**Exercise**
The answer should be an exact copy of the data.
+++ Raw data +++
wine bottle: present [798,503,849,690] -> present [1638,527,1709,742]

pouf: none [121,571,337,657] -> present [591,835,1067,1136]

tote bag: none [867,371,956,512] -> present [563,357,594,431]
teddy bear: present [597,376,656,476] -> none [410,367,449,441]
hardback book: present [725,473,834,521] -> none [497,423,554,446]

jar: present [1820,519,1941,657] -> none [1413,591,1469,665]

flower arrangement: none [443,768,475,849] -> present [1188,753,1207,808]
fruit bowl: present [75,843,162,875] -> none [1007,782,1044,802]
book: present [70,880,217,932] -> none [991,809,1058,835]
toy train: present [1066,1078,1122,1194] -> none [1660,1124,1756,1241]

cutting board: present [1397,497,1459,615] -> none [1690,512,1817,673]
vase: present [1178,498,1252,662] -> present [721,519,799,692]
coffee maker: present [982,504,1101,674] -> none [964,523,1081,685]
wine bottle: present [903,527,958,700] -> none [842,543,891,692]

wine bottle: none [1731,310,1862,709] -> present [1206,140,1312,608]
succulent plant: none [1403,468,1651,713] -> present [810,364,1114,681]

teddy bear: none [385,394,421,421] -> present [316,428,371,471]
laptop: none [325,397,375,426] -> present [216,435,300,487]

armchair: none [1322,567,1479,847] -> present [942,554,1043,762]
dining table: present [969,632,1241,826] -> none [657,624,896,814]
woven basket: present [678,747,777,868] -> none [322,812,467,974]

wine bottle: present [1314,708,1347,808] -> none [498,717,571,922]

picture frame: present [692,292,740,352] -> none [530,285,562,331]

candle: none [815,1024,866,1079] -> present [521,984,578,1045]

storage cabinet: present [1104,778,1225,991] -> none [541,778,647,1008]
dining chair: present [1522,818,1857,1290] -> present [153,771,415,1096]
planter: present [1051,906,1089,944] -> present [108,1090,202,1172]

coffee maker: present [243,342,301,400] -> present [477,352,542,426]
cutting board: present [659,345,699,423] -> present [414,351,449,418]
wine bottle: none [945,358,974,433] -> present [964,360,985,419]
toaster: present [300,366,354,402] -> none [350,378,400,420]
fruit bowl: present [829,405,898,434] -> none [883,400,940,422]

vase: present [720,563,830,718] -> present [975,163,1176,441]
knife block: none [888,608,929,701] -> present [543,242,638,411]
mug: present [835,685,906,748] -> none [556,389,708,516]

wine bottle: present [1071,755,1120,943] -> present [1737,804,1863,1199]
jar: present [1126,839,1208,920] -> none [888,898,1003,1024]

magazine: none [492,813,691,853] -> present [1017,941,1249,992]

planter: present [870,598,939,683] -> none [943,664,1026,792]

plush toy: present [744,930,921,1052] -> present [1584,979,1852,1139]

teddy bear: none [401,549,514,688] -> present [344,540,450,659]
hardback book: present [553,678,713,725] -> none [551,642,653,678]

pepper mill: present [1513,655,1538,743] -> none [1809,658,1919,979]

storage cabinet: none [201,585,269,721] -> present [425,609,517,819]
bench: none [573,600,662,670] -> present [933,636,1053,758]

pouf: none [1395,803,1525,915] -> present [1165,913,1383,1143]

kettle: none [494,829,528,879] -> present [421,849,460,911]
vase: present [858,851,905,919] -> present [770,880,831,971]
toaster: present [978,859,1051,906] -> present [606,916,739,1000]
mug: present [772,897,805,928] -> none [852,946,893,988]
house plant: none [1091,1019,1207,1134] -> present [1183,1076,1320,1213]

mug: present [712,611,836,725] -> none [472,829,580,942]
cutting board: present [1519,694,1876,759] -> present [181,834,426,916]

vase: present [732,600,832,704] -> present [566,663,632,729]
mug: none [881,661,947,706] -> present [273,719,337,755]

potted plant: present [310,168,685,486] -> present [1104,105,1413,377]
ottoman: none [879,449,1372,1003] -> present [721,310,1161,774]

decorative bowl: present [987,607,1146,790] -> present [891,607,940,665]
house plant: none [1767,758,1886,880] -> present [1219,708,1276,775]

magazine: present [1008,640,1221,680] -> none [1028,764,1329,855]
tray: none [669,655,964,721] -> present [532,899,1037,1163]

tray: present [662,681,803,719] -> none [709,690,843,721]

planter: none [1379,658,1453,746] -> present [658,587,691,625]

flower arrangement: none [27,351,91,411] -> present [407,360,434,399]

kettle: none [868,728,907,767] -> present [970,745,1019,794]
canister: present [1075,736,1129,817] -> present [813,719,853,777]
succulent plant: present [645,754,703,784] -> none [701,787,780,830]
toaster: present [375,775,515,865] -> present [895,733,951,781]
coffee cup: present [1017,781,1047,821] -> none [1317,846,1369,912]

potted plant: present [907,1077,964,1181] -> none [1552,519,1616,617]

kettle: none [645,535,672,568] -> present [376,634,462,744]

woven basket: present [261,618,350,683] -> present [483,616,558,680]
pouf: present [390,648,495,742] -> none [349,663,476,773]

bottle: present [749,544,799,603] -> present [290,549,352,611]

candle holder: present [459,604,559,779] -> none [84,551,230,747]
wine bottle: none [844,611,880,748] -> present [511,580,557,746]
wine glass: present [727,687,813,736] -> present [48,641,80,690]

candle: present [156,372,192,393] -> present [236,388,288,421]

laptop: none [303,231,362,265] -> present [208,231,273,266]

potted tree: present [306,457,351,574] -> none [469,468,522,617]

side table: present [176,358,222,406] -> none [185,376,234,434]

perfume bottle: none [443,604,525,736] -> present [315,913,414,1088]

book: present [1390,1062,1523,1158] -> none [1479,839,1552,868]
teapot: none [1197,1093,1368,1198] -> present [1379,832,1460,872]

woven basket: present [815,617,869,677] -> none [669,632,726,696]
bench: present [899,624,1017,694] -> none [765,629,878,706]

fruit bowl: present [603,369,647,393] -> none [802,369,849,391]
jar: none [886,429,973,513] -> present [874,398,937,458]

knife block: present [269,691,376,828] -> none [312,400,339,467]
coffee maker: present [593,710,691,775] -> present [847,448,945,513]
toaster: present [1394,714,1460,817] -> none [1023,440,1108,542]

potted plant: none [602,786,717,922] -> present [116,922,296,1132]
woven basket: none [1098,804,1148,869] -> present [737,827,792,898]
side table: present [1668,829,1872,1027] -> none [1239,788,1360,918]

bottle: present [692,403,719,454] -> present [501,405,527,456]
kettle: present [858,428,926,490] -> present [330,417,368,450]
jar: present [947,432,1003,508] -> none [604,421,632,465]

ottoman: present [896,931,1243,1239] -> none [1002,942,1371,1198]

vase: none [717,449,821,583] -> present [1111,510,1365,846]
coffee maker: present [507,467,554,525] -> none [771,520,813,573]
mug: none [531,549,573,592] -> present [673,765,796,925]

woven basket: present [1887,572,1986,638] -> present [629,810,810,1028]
+++
**Task solution**
wine bottle: present [798,503,849,690] -> present [1638,527,1709,742]

pouf: none [121,571,337,657] -> present [591,835,1067,1136]

tote bag: none [867,371,956,512] -> present [563,357,594,431]
teddy bear: present [597,376,656,476] -> none [410,367,449,441]
hardback book: present [725,473,834,521] -> none [497,423,554,446]

jar: present [1820,519,1941,657] -> none [1413,591,1469,665]

flower arrangement: none [443,768,475,849] -> present [1188,753,1207,808]
fruit bowl: present [75,843,162,875] -> none [1007,782,1044,802]
book: present [70,880,217,932] -> none [991,809,1058,835]
toy train: present [1066,1078,1122,1194] -> none [1660,1124,1756,1241]

cutting board: present [1397,497,1459,615] -> none [1690,512,1817,673]
vase: present [1178,498,1252,662] -> present [721,519,799,692]
coffee maker: present [982,504,1101,674] -> none [964,523,1081,685]
wine bottle: present [903,527,958,700] -> none [842,543,891,692]

wine bottle: none [1731,310,1862,709] -> present [1206,140,1312,608]
succulent plant: none [1403,468,1651,713] -> present [810,364,1114,681]

teddy bear: none [385,394,421,421] -> present [316,428,371,471]
laptop: none [325,397,375,426] -> present [216,435,300,487]

armchair: none [1322,567,1479,847] -> present [942,554,1043,762]
dining table: present [969,632,1241,826] -> none [657,624,896,814]
woven basket: present [678,747,777,868] -> none [322,812,467,974]

wine bottle: present [1314,708,1347,808] -> none [498,717,571,922]

picture frame: present [692,292,740,352] -> none [530,285,562,331]

candle: none [815,1024,866,1079] -> present [521,984,578,1045]

storage cabinet: present [1104,778,1225,991] -> none [541,778,647,1008]
dining chair: present [1522,818,1857,1290] -> present [153,771,415,1096]
planter: present [1051,906,1089,944] -> present [108,1090,202,1172]

coffee maker: present [243,342,301,400] -> present [477,352,542,426]
cutting board: present [659,345,699,423] -> present [414,351,449,418]
wine bottle: none [945,358,974,433] -> present [964,360,985,419]
toaster: present [300,366,354,402] -> none [350,378,400,420]
fruit bowl: present [829,405,898,434] -> none [883,400,940,422]

vase: present [720,563,830,718] -> present [975,163,1176,441]
knife block: none [888,608,929,701] -> present [543,242,638,411]
mug: present [835,685,906,748] -> none [556,389,708,516]

wine bottle: present [1071,755,1120,943] -> present [1737,804,1863,1199]
jar: present [1126,839,1208,920] -> none [888,898,1003,1024]

magazine: none [492,813,691,853] -> present [1017,941,1249,992]

planter: present [870,598,939,683] -> none [943,664,1026,792]

plush toy: present [744,930,921,1052] -> present [1584,979,1852,1139]

teddy bear: none [401,549,514,688] -> present [344,540,450,659]
hardback book: present [553,678,713,725] -> none [551,642,653,678]

pepper mill: present [1513,655,1538,743] -> none [1809,658,1919,979]

storage cabinet: none [201,585,269,721] -> present [425,609,517,819]
bench: none [573,600,662,670] -> present [933,636,1053,758]

pouf: none [1395,803,1525,915] -> present [1165,913,1383,1143]

kettle: none [494,829,528,879] -> present [421,849,460,911]
vase: present [858,851,905,919] -> present [770,880,831,971]
toaster: present [978,859,1051,906] -> present [606,916,739,1000]
mug: present [772,897,805,928] -> none [852,946,893,988]
house plant: none [1091,1019,1207,1134] -> present [1183,1076,1320,1213]

mug: present [712,611,836,725] -> none [472,829,580,942]
cutting board: present [1519,694,1876,759] -> present [181,834,426,916]

vase: present [732,600,832,704] -> present [566,663,632,729]
mug: none [881,661,947,706] -> present [273,719,337,755]

potted plant: present [310,168,685,486] -> present [1104,105,1413,377]
ottoman: none [879,449,1372,1003] -> present [721,310,1161,774]

decorative bowl: present [987,607,1146,790] -> present [891,607,940,665]
house plant: none [1767,758,1886,880] -> present [1219,708,1276,775]

magazine: present [1008,640,1221,680] -> none [1028,764,1329,855]
tray: none [669,655,964,721] -> present [532,899,1037,1163]

tray: present [662,681,803,719] -> none [709,690,843,721]

planter: none [1379,658,1453,746] -> present [658,587,691,625]

flower arrangement: none [27,351,91,411] -> present [407,360,434,399]

kettle: none [868,728,907,767] -> present [970,745,1019,794]
canister: present [1075,736,1129,817] -> present [813,719,853,777]
succulent plant: present [645,754,703,784] -> none [701,787,780,830]
toaster: present [375,775,515,865] -> present [895,733,951,781]
coffee cup: present [1017,781,1047,821] -> none [1317,846,1369,912]

potted plant: present [907,1077,964,1181] -> none [1552,519,1616,617]

kettle: none [645,535,672,568] -> present [376,634,462,744]

woven basket: present [261,618,350,683] -> present [483,616,558,680]
pouf: present [390,648,495,742] -> none [349,663,476,773]

bottle: present [749,544,799,603] -> present [290,549,352,611]

candle holder: present [459,604,559,779] -> none [84,551,230,747]
wine bottle: none [844,611,880,748] -> present [511,580,557,746]
wine glass: present [727,687,813,736] -> present [48,641,80,690]

candle: present [156,372,192,393] -> present [236,388,288,421]

laptop: none [303,231,362,265] -> present [208,231,273,266]

potted tree: present [306,457,351,574] -> none [469,468,522,617]

side table: present [176,358,222,406] -> none [185,376,234,434]

perfume bottle: none [443,604,525,736] -> present [315,913,414,1088]

book: present [1390,1062,1523,1158] -> none [1479,839,1552,868]
teapot: none [1197,1093,1368,1198] -> present [1379,832,1460,872]

woven basket: present [815,617,869,677] -> none [669,632,726,696]
bench: present [899,624,1017,694] -> none [765,629,878,706]

fruit bowl: present [603,369,647,393] -> none [802,369,849,391]
jar: none [886,429,973,513] -> present [874,398,937,458]

knife block: present [269,691,376,828] -> none [312,400,339,467]
coffee maker: present [593,710,691,775] -> present [847,448,945,513]
toaster: present [1394,714,1460,817] -> none [1023,440,1108,542]

potted plant: none [602,786,717,922] -> present [116,922,296,1132]
woven basket: none [1098,804,1148,869] -> present [737,827,792,898]
side table: present [1668,829,1872,1027] -> none [1239,788,1360,918]

bottle: present [692,403,719,454] -> present [501,405,527,456]
kettle: present [858,428,926,490] -> present [330,417,368,450]
jar: present [947,432,1003,508] -> none [604,421,632,465]

ottoman: present [896,931,1243,1239] -> none [1002,942,1371,1198]

vase: none [717,449,821,583] -> present [1111,510,1365,846]
coffee maker: present [507,467,554,525] -> none [771,520,813,573]
mug: none [531,549,573,592] -> present [673,765,796,925]

woven basket: present [1887,572,1986,638] -> present [629,810,810,1028]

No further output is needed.